- Activity -
Reproduce all of the data that follows, character for character.

....................

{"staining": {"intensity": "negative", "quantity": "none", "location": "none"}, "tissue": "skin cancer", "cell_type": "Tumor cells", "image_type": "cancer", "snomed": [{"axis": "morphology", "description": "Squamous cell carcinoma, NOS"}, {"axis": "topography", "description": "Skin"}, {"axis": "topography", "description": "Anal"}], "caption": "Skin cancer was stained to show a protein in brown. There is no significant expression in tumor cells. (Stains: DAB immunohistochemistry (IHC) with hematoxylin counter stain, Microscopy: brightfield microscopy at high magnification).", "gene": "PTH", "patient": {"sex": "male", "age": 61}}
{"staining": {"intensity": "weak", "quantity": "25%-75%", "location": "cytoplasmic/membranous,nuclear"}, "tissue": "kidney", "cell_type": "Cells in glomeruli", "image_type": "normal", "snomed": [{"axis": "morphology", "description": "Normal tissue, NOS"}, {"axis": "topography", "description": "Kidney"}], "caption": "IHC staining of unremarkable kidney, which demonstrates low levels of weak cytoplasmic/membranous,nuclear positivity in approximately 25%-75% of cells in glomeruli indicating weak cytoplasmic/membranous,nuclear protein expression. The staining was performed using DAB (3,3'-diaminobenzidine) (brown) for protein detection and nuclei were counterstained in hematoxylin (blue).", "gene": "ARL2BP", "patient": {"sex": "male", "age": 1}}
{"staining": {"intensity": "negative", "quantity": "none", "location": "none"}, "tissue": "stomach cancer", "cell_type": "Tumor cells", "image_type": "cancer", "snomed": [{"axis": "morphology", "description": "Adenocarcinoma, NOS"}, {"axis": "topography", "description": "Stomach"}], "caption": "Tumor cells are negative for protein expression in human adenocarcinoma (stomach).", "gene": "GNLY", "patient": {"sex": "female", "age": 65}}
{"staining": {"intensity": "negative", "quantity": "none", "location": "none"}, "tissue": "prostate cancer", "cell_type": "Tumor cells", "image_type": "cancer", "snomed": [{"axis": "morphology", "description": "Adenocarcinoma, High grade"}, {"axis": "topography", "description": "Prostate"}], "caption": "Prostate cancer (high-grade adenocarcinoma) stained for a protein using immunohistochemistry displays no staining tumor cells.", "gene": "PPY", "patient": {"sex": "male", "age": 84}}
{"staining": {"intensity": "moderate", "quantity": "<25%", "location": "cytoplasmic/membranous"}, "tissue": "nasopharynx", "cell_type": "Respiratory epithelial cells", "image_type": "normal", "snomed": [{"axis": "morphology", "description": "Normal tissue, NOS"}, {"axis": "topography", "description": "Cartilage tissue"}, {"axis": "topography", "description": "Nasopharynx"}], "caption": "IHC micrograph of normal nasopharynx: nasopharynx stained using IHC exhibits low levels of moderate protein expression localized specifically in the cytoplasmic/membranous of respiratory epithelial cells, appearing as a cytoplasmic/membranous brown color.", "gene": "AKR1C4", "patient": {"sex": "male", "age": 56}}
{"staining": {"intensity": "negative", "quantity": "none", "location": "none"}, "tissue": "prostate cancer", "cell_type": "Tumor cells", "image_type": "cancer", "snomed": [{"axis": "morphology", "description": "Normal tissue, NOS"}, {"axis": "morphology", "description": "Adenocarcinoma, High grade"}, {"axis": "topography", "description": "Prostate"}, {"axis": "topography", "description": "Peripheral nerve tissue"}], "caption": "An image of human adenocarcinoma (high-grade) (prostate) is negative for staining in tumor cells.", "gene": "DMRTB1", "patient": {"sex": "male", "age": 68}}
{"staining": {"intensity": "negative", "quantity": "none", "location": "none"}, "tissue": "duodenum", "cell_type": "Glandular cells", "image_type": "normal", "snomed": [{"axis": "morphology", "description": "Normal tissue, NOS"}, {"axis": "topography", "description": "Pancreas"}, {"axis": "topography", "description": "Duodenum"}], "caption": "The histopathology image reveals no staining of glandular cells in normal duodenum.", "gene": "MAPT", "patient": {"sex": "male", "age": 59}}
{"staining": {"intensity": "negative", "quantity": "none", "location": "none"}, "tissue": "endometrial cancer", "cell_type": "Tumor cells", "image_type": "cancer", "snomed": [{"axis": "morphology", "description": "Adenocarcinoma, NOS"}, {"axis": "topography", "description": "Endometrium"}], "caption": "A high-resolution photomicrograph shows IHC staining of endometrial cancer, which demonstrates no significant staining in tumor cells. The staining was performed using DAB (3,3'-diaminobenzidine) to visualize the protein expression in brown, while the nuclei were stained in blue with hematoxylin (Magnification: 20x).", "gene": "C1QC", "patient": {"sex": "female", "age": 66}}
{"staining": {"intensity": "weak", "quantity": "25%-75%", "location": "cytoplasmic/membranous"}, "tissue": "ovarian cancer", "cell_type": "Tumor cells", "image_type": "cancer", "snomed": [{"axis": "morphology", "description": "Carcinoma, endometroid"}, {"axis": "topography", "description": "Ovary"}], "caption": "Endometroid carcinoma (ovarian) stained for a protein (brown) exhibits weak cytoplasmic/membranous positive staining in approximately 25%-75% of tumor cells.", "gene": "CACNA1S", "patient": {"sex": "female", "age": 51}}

....................

- Response for this exercise -
{"staining": {"intensity": "negative", "quantity": "none", "location": "none"}, "tissue": "skin cancer", "cell_type": "Tumor cells", "image_type": "cancer", "snomed": [{"axis": "morphology", "description": "Squamous cell carcinoma, NOS"}, {"axis": "topography", "description": "Skin"}, {"axis": "topography", "description": "Anal"}], "caption": "Skin cancer was stained to show a protein in brown. There is no significant expression in tumor cells. (Stains: DAB immunohistochemistry (IHC) with hematoxylin counter stain, Microscopy: brightfield microscopy at high magnification).", "gene": "PTH", "patient": {"sex": "male", "age": 61}}
{"staining": {"intensity": "weak", "quantity": "25%-75%", "location": "cytoplasmic/membranous,nuclear"}, "tissue": "kidney", "cell_type": "Cells in glomeruli", "image_type": "normal", "snomed": [{"axis": "morphology", "description": "Normal tissue, NOS"}, {"axis": "topography", "description": "Kidney"}], "caption": "IHC staining of unremarkable kidney, which demonstrates low levels of weak cytoplasmic/membranous,nuclear positivity in approximately 25%-75% of cells in glomeruli indicating weak cytoplasmic/membranous,nuclear protein expression. The staining was performed using DAB (3,3'-diaminobenzidine) (brown) for protein detection and nuclei were counterstained in hematoxylin (blue).", "gene": "ARL2BP", "patient": {"sex": "male", "age": 1}}
{"staining": {"intensity": "negative", "quantity": "none", "location": "none"}, "tissue": "stomach cancer", "cell_type": "Tumor cells", "image_type": "cancer", "snomed": [{"axis": "morphology", "description": "Adenocarcinoma, NOS"}, {"axis": "topography", "description": "Stomach"}], "caption": "Tumor cells are negative for protein expression in human adenocarcinoma (stomach).", "gene": "GNLY", "patient": {"sex": "female", "age": 65}}
{"staining": {"intensity": "negative", "quantity": "none", "location": "none"}, "tissue": "prostate cancer", "cell_type": "Tumor cells", "image_type": "cancer", "snomed": [{"axis": "morphology", "description": "Adenocarcinoma, High grade"}, {"axis": "topography", "description": "Prostate"}], "caption": "Prostate cancer (high-grade adenocarcinoma) stained for a protein using immunohistochemistry displays no staining tumor cells.", "gene": "PPY", "patient": {"sex": "male", "age": 84}}
{"staining": {"intensity": "moderate", "quantity": "<25%", "location": "cytoplasmic/membranous"}, "tissue": "nasopharynx", "cell_type": "Respiratory epithelial cells", "image_type": "normal", "snomed": [{"axis": "morphology", "description": "Normal tissue, NOS"}, {"axis": "topography", "description": "Cartilage tissue"}, {"axis": "topography", "description": "Nasopharynx"}], "caption": "IHC micrograph of normal nasopharynx: nasopharynx stained using IHC exhibits low levels of moderate protein expression localized specifically in the cytoplasmic/membranous of respiratory epithelial cells, appearing as a cytoplasmic/membranous brown color.", "gene": "AKR1C4", "patient": {"sex": "male", "age": 56}}
{"staining": {"intensity": "negative", "quantity": "none", "location": "none"}, "tissue": "prostate cancer", "cell_type": "Tumor cells", "image_type": "cancer", "snomed": [{"axis": "morphology", "description": "Normal tissue, NOS"}, {"axis": "morphology", "description": "Adenocarcinoma, High grade"}, {"axis": "topography", "description": "Prostate"}, {"axis": "topography", "description": "Peripheral nerve tissue"}], "caption": "An image of human adenocarcinoma (high-grade) (prostate) is negative for staining in tumor cells.", "gene": "DMRTB1", "patient": {"sex": "male", "age": 68}}
{"staining": {"intensity": "negative", "quantity": "none", "location": "none"}, "tissue": "duodenum", "cell_type": "Glandular cells", "image_type": "normal", "snomed": [{"axis": "morphology", "description": "Normal tissue, NOS"}, {"axis": "topography", "description": "Pancreas"}, {"axis": "topography", "description": "Duodenum"}], "caption": "The histopathology image reveals no staining of glandular cells in normal duodenum.", "gene": "MAPT", "patient": {"sex": "male", "age": 59}}
{"staining": {"intensity": "negative", "quantity": "none", "location": "none"}, "tissue": "endometrial cancer", "cell_type": "Tumor cells", "image_type": "cancer", "snomed": [{"axis": "morphology", "description": "Adenocarcinoma, NOS"}, {"axis": "topography", "description": "Endometrium"}], "caption": "A high-resolution photomicrograph shows IHC staining of endometrial cancer, which demonstrates no significant staining in tumor cells. The staining was performed using DAB (3,3'-diaminobenzidine) to visualize the protein expression in brown, while the nuclei were stained in blue with hematoxylin (Magnification: 20x).", "gene": "C1QC", "patient": {"sex": "female", "age": 66}}
{"staining": {"intensity": "weak", "quantity": "25%-75%", "location": "cytoplasmic/membranous"}, "tissue": "ovarian cancer", "cell_type": "Tumor cells", "image_type": "cancer", "snomed": [{"axis": "morphology", "description": "Carcinoma, endometroid"}, {"axis": "topography", "description": "Ovary"}], "caption": "Endometroid carcinoma (ovarian) stained for a protein (brown) exhibits weak cytoplasmic/membranous positive staining in approximately 25%-75% of tumor cells.", "gene": "CACNA1S", "patient": {"sex": "female", "age": 51}}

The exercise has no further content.